Tom Savage: Front 5 improvement needed if Munster are to succeed at the highest level

I have what has become something of a yearly tradition. It isn’t a fun tradition but it’s happened often enough since I started TRK that I’ve remembered it each time I’ve done it. Whenever Munster lose a big knockout game – as they did this past weekend – I get a tonne of suggestions for how Munster should attempt to play to get around the latest season-ending obstacle.

We should play like La Rochelle!

We should play like Toulouse!

We should play like Racing!

And every time I get one of these suggestions, I have a look at the front five in each of those clubs. What do I always see? Monsters. Physically huge props, hookers, locks and locks in the back row. Weight, power, size.

Every. Single. Time.

The only team that bucks this trend is the “we should play like Japan” crowd, whose only result of note in the last few years is beating a badly malfunctioning Ireland side at the end of Schmidt’s tenure with the benefit of some handy refereeing decisions and out-gunslinging a flakey Scotland side before getting beaten up by South Africa in the quarter-final after a full year of prepping for only those games.

Actually, if you want a reference point for what playing like Japan consistently against top-level opposition looks like, check out the Italian test side over the last few years. They’ve tried to expand their forward’s skill set with an offload heavy, wide focus, high tempo game and they’ve lost relentlessly in the Six Nations year after year after year. They have improved in some aspects of their game, as you would expect when they have been constantly playing in a style for a few years, but the fundamental physics of the game have not changed so results will not change until they respect those physics.

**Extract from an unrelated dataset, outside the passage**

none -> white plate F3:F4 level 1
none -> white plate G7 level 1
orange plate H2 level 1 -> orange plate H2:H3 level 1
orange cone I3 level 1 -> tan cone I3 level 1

2019 Rugby World Cup Pool A, Shizuoka Stadium Ecopa, Shizuoka Prefecture, Japan 28/9/2019 Japan vs Ireland Ireland’s Conor Murray dejected after the game Mandatory Credit ©INPHO/Dan Sheridan

Newton’s Law of Gravitation states that; Objects attract each other with a force directly proportional to the product of the masses of the objects and inversely proportional to the square of the distance between them. Hence, for objects on or near the earth, the mass of the earth is very much greater than the object, and so the gravitational force between them makes objects fall towards the earth. That is why lead and feather fall at the same rate in a vacuum.

The first law of rugby is that games are won in the forwards. That can be in the scrum, in the lineout, or in the forward phase play exchanges. The work that goes on in the structure of those forwards and the principles of play we expect from the team as a whole with regards to the pace, tempo and scope of your attacking work is vitally important but the reality of the game is that without elite size or power, all your structure and plans for expansivity are tinsel in the wind.

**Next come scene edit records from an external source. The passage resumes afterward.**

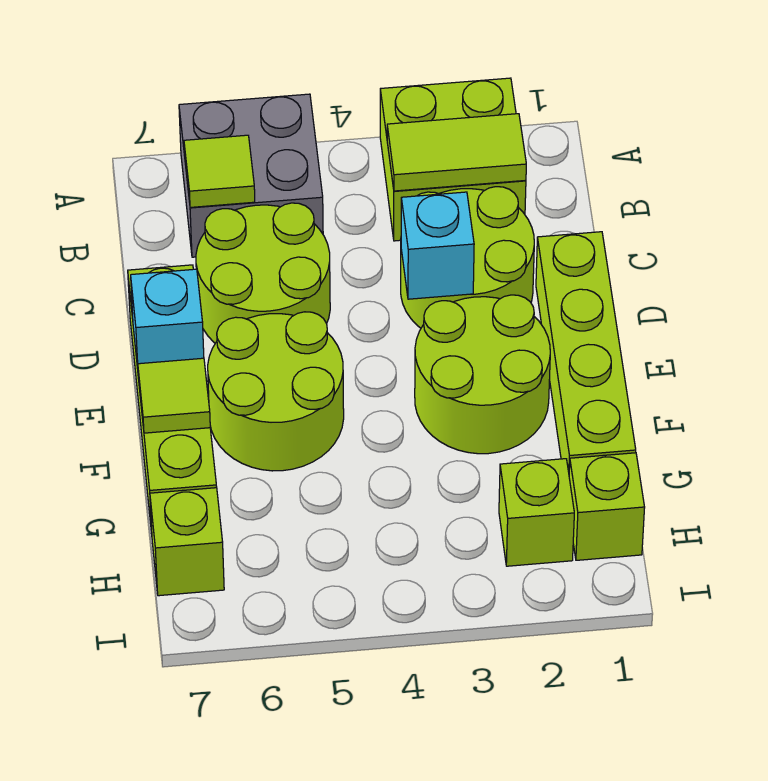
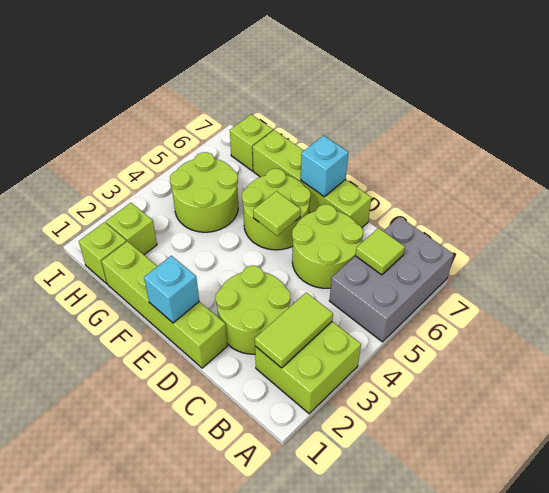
grey brick A5:B6 level 1 -> grey brick A5:B7 level 1
cyan brick D3 level 2 -> cyan brick E1 level 2
lime round brick E2:F3 level 1 -> lime round brick G4:H5 level 1
lime tile F7 level 2 -> lime tile E5 level 2

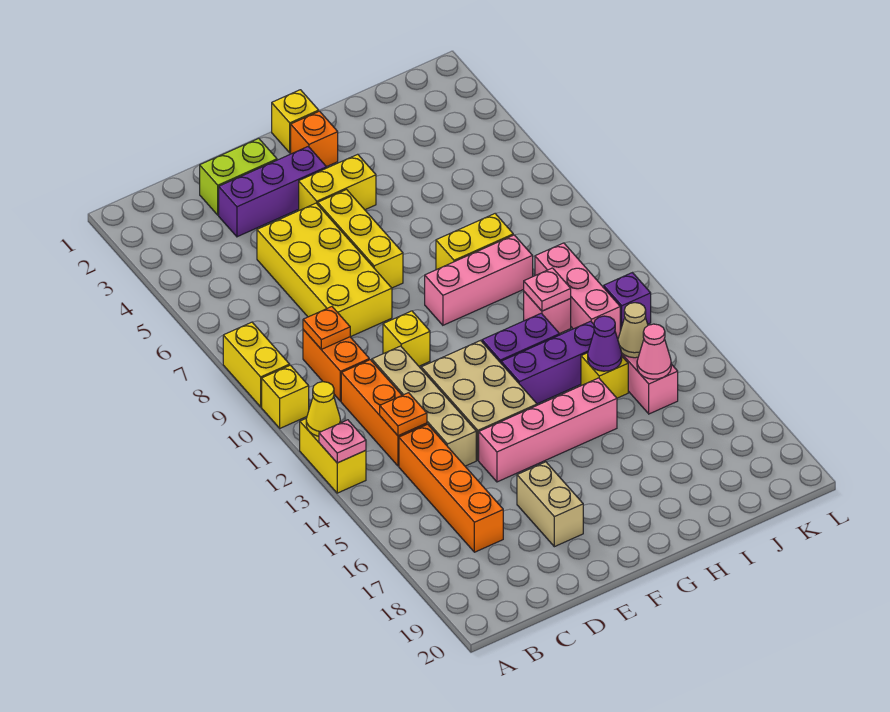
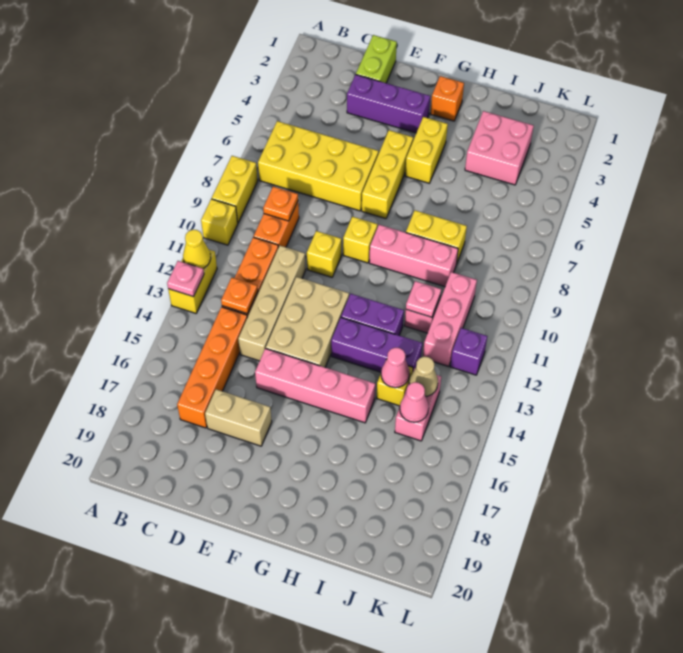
lime brick D2:E2 level 1 -> lime brick D1:D2 level 1
yellow brick D5:E8 level 1 -> yellow brick B6:E7 level 1
tan brick E17:E18 level 1 -> tan brick D17:E17 level 1
yellow brick F4:G4 level 1 -> yellow brick G4:G5 level 1
yellow brick G1 level 1 -> yellow brick F9 level 1
none -> pink brick I3:J4 level 1
purple cone I14 level 2 -> pink cone I14 level 2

Look at the Leinster game at the weekend – how much of our attacking work failed to function because Munster failed to impact Leinster in the collisions? Go back and watch the game when the disappointment settles. I’ve watched it repeatedly. We lost the aerial battle, sure, which played a big part in denying us the kind of field position we had against Leinster back in January. When we tried to reset, we just didn’t have the consistent, phase after phase ability to commit defenders and dominantly win collisions against a team of Leinster’s quality.

This is the reality of the modern game.

Guinness PRO14 Final, RDS Main Arena, Dublin 27/3/2021 Leinster vs Munster Munster’s CJ Stander Mandatory Credit ©INPHO/Dan Sheridan

A lot of the suggestions I’ve seen since Saturday seem to rely on a set of physics that don’t align with the physics of the game I’ve observed over the last few years. Munster didn’t need to start flinging the ball around and looking for offloads. I would ask, into what space would the offloads be thrown?

Until Munster are committing a team as stacked in the front five with heavy-hitting defenders as Leinster are to two-man hits and winning those collisions, we will always be playing into space occupied by blue jerseys and expecting anything else is like expecting gravity to stop working because the box you’re lifting is too heavy. No attacking system can survive without that go-forward ball. Ask Franco Smith and Conor O’Shea about everything that needs to go right when you try to play out of the tackle like that at the top level.

Top of my list for the new season would be another ball-carrying front five profile forward to take the pressure off our ball carrying rotation, a fit Dave Kilcoyne and RG Snyman for 80% of a season and some good minutes for our young tight five forwards like French, Wycherley, Knox and Salanoa in the Rainbow Cup.

With that, we can begin to build on our promising young core of playmakers in the backline and build on the genuinely promising work we’ve seen so far this season. When you play the Leinsters of this world at full strength, you cannot play small ball unless you want to kick the ball and kick it incredibly well for 80 minutes.

The physics of this game have shown us that the bigger, stronger and more powerful you are in the forwards, the more expansive you can afford to be elsewhere. Anything else is like trying to fire a cannon out of a canoe.